▶ _CONSIGNE 1_
Reproduisez fidèlement le passage de l'article sur la formation du gouvernement Lecornu, de « La crise que » à « dissolution de juin 2024. ».

▶ _TEXTE CITÉ_
De Lecornu I à Lecornu II, les coulisses des huit moments-clés qui ont mené au nouveau gouvernement

La crise que traverse le pays depuis la dissolution de juin 2024 s’est fortement accélérée ces derniers jours, suscitant chez les responsables politiques une fébrilité inhabituelle, voire certains comportements erratiques.

Oct 13, 2025 - 12:46
De Lecornu I à Lecornu II, les coulisses des huit moments-clés qui ont mené au nouveau gouvernement
Le premier ministre, Sébastien Lecornu, prend la parole devant des journalistes à l’issue de son déplacement au commissariat de L’Haÿ-les-Roses (Val-de-Marne), le 11 octobre 2025. JULIEN MUGUET POUR « LE MONDE »

Bis repetita. Pour le deuxième dimanche d’affilée, le 12 octobre, le premier ministre, Sébastien Lecornu, a nommé un gouvernement. Une incongruité inédite sous la Ve République, due à l’absence de majorité à l’Assemblée nationale depuis la dissolution de juin 2024.

Les rebondissements se sont multipliés avec l’arrivée de ce proche d’Emmanuel Macron à Matignon – depuis les tentatives d’embarquer le Parti socialiste (PS) à la démission surprise de M. Lecornu, en passant par l’implosion du « socle commun ». Retour sur les dix jours les plus troublés du deuxième mandat du président de la République.

Vendredi 3 octobre : deux hauts fonctionnaires en mission

Ce vendredi 3 octobre, Sébastien Lecornu fait de nouveau défiler les oppositions dans son bureau, pour une « rencontre de la dernière chance »… qui sera en réalité suivie de plusieurs autres. La gauche n’a, à ce stade des tractations, que le nom « Zucman » à la bouche.

Le premier ministre veut convaincre ses interlocuteurs socialistes que le dispositif imaginé pour taxer les ultrariches par le jeune économiste français ne « vole pas », comme on dit dans le camp Macron. Et que le prélèvement sur les holdings imaginé par Bercy, associé à la taxation des hauts revenus, serait plus efficace. Mais ses interlocuteurs lui tiennent tête et vont au fond du dossier, rendant la discussion ardue.

▶ _ENTRÉES DE DONNÉES_
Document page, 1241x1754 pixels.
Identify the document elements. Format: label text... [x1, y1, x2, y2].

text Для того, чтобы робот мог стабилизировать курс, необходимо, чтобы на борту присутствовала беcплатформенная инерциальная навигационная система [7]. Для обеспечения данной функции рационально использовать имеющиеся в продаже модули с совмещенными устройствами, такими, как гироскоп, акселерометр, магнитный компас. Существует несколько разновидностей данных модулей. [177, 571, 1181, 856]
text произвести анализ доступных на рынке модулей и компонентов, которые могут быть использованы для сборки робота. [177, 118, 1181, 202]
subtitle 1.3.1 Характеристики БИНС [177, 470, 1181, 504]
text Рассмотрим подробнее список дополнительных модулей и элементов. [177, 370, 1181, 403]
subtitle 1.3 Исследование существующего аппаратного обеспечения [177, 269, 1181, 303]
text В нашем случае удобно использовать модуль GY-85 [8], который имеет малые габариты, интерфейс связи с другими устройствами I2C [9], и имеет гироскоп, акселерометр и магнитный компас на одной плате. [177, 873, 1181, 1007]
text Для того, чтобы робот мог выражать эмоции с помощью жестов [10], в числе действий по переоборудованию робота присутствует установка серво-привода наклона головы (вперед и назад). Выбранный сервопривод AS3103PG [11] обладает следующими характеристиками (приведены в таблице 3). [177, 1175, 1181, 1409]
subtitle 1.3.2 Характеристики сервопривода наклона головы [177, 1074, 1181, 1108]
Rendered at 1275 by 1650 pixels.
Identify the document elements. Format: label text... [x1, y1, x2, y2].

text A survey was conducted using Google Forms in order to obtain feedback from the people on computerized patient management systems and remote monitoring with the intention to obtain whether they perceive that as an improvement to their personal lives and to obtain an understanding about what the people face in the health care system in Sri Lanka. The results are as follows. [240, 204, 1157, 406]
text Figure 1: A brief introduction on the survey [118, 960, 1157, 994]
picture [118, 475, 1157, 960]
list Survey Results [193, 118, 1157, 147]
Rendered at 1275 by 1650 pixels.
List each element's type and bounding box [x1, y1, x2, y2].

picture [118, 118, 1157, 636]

▶ _CONSIGNE 2_
Dans les entrées, prenez les lignes allant du début jusqu'à la ligne contenant « text Для того, чтобы робот мог стабилизировать », incluse, et redonnez-les seules en remplaçant « elements » par « items », sans rien modifier d'autre.

▶ _RÉSULTAT ATTENDU 1_
La crise que traverse le pays depuis la dissolution de juin 2024 s’est fortement accélérée ces derniers jours, suscitant chez les responsables politiques une fébrilité inhabituelle, voire certains comportements erratiques.

Oct 13, 2025 - 12:46
De Lecornu I à Lecornu II, les coulisses des huit moments-clés qui ont mené au nouveau gouvernement
Le premier ministre, Sébastien Lecornu, prend la parole devant des journalistes à l’issue de son déplacement au commissariat de L’Haÿ-les-Roses (Val-de-Marne), le 11 octobre 2025. JULIEN MUGUET POUR « LE MONDE »

Bis repetita. Pour le deuxième dimanche d’affilée, le 12 octobre, le premier ministre, Sébastien Lecornu, a nommé un gouvernement. Une incongruité inédite sous la Ve République, due à l’absence de majorité à l’Assemblée nationale depuis la dissolution de juin 2024.

▶ _RÉSULTAT ATTENDU 2_
Document page, 1241x1754 pixels.
Identify the document items. Format: label text... [x1, y1, x2, y2].

text Для того, чтобы робот мог стабилизировать курс, необходимо, чтобы на борту присутствовала беcплатформенная инерциальная навигационная система [7]. Для обеспечения данной функции рационально использовать имеющиеся в продаже модули с совмещенными устройствами, такими, как гироскоп, акселерометр, магнитный компас. Существует несколько разновидностей данных модулей. [177, 571, 1181, 856]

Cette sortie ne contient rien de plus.